Alles in einem
Borges lesen!
Teil 3 siehe hier …
Vladimir Nabokov ist (wie jeder «mehrsprachige» Autor) «ganz» Dichter, wenn er ein Gedicht schreibt, er ist «ganz» Dozent, wenn er eine Vorlesung hält, und er ist «ganz» Erzähler, wenn er Lolita auf ihrem Trip durch die USA imaginiert. Borges indes hält in jedem Fall seinen integralen Personalstil hoch, ist Dichter auch dann, wenn er erzählt, und Essayist oder Erzähler, wenn er Gedichte schreibt.
Fragt sich nur, inwieweit und auf welcher Ebene diese Unterscheidung relevant sein kann.
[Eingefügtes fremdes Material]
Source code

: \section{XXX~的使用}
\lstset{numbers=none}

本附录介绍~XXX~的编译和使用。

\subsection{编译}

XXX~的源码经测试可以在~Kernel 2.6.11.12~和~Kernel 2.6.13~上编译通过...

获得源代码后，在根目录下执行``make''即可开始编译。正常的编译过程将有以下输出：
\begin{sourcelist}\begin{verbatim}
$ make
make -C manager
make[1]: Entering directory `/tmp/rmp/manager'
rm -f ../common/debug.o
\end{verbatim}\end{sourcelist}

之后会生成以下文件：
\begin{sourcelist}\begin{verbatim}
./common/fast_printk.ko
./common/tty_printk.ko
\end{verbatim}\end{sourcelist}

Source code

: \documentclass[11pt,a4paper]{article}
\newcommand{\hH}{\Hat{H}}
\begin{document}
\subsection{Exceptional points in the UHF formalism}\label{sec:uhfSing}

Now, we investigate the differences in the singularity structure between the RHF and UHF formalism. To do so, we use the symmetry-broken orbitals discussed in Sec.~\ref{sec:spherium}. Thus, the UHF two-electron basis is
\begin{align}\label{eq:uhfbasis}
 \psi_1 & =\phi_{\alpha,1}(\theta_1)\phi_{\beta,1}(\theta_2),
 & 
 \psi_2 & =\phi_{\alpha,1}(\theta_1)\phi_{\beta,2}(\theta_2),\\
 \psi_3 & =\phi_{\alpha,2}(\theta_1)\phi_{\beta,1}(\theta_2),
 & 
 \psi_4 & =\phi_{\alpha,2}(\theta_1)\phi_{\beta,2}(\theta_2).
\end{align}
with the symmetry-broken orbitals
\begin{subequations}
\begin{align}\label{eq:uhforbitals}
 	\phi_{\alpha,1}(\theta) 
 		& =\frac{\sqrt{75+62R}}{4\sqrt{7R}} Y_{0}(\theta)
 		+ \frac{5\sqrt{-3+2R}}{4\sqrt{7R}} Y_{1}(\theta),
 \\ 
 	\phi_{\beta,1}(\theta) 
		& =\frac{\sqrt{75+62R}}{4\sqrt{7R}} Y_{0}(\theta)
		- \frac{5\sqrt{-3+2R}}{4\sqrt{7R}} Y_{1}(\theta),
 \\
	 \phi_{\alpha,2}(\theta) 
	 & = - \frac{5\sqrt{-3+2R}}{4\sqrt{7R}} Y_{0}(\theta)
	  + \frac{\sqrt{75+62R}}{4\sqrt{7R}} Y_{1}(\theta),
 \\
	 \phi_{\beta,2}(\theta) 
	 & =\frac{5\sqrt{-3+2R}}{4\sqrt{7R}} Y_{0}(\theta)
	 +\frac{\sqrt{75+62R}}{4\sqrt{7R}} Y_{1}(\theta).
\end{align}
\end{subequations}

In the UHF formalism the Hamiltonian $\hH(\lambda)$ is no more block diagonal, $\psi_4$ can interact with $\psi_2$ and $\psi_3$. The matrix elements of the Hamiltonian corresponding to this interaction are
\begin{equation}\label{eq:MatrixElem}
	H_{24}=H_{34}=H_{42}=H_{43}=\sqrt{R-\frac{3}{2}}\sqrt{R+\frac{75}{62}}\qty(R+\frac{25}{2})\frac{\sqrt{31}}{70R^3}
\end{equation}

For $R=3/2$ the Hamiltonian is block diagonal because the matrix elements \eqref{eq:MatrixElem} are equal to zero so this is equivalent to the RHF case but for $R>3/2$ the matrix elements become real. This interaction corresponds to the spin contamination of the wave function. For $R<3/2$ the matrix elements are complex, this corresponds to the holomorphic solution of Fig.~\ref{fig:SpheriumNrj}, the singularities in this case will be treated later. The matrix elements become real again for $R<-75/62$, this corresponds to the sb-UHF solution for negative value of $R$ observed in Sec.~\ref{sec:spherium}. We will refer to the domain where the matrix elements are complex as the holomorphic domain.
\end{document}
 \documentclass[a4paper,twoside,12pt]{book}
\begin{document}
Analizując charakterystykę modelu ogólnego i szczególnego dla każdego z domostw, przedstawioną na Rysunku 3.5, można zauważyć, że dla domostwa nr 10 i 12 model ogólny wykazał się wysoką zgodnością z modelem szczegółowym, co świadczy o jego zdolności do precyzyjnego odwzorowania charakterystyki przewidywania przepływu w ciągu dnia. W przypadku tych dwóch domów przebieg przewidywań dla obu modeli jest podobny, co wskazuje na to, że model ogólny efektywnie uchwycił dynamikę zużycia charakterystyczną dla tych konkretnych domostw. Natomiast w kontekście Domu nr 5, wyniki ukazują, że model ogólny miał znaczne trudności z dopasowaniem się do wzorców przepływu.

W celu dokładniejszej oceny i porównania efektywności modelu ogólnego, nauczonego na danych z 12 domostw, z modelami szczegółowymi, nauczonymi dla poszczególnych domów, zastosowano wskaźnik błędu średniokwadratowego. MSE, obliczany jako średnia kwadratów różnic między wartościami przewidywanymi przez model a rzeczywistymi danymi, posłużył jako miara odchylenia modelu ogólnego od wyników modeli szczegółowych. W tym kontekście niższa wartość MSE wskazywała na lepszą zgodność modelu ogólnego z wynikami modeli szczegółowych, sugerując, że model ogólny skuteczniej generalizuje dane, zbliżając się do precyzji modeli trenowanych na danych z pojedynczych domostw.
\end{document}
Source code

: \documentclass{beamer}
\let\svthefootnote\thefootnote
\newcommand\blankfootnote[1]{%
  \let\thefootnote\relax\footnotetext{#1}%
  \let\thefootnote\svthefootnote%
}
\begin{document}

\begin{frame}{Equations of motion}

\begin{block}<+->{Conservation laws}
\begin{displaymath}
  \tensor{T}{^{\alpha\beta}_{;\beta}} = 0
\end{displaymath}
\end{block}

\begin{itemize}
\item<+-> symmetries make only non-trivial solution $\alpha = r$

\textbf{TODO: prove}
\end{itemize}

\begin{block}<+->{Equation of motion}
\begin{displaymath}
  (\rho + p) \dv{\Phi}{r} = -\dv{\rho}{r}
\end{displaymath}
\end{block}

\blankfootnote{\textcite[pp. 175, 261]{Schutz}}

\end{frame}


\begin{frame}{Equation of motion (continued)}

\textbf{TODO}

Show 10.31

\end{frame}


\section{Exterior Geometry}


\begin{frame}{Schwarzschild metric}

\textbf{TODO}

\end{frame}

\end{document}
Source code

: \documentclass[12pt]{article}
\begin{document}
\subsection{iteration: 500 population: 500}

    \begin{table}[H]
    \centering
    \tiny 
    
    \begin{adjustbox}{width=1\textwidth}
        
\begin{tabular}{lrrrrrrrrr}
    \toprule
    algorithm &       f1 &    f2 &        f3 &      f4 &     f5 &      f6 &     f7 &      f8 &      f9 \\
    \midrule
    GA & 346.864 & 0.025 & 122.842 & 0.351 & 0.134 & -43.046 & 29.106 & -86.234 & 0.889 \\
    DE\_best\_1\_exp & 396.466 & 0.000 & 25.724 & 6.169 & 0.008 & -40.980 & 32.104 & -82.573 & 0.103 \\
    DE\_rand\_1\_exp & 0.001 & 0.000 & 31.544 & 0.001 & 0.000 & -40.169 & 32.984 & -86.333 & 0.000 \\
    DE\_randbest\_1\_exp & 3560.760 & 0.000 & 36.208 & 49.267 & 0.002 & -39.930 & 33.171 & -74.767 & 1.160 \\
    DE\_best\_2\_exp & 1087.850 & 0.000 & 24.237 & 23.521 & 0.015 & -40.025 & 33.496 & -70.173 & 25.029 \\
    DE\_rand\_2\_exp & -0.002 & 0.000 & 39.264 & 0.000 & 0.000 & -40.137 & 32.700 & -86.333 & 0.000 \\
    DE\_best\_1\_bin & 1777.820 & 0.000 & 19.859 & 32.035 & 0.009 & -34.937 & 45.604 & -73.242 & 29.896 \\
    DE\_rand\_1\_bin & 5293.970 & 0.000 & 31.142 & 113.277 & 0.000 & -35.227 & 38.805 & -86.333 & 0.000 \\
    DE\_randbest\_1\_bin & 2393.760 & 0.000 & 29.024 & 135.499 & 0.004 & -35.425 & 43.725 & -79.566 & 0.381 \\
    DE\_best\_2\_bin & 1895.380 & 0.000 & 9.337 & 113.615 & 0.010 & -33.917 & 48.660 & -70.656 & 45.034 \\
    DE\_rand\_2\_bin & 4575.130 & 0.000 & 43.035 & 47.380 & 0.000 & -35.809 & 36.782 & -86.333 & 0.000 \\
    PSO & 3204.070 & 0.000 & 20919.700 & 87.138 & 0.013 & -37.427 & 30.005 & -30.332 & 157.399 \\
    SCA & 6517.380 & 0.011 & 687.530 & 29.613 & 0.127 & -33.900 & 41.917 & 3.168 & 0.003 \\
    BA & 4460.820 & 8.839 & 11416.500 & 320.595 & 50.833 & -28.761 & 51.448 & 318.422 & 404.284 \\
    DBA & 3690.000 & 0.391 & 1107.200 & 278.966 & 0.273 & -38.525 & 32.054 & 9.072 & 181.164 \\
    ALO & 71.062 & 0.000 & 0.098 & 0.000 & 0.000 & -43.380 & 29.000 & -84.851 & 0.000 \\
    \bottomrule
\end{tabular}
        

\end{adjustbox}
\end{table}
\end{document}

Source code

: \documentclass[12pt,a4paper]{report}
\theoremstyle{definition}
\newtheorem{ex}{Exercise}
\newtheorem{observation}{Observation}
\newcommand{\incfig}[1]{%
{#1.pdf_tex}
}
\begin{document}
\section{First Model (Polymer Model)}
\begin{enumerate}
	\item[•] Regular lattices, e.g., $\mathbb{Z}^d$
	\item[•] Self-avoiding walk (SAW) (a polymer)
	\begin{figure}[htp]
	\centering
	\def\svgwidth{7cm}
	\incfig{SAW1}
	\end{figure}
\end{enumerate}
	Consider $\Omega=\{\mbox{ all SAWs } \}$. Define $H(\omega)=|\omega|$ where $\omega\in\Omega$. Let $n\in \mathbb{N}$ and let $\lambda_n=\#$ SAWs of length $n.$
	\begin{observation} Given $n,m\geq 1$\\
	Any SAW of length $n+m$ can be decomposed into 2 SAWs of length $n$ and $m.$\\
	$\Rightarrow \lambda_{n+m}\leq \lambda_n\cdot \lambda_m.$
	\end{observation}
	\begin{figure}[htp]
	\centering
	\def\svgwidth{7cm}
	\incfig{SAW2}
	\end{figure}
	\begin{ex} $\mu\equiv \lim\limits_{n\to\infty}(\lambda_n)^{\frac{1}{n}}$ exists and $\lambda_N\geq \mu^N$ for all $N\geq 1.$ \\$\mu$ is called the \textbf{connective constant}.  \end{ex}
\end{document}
Verhilft sie zu besserem Verständnis des Autors, des Werks? Der Poetik, der Qualität der Texte? Ist es letztlich eine Frage der Literaturpsychologie? Oder generell der Typologie von Autorschaft? Was – oder wen – hat man verstanden, wenn man Borges’ «Sandbuch», sein lyrisches «Lob des Schattens», seine «Sieben Nächte» (Vorträge) verstanden hat? Was hat man gelesen, wenn man sein Gesamtwerk gelesen hat? Ein ingeniöses Erzählwerk, das sich mitunter als Dichtwerk oder auch als Denkwerk anbietet – alles in einem, und doch in einzigartiger Vielfalt.
Und wenn Borges darauf besteht, jedes Wort sei ein potentieller Text, enthalte beliebig viele Gedichte und Geschichten, stehe somit für die ganze Literatur ein, dann steht jedes Wort auch für alle literarischen Genres und Gattungen ein. Eins für alles.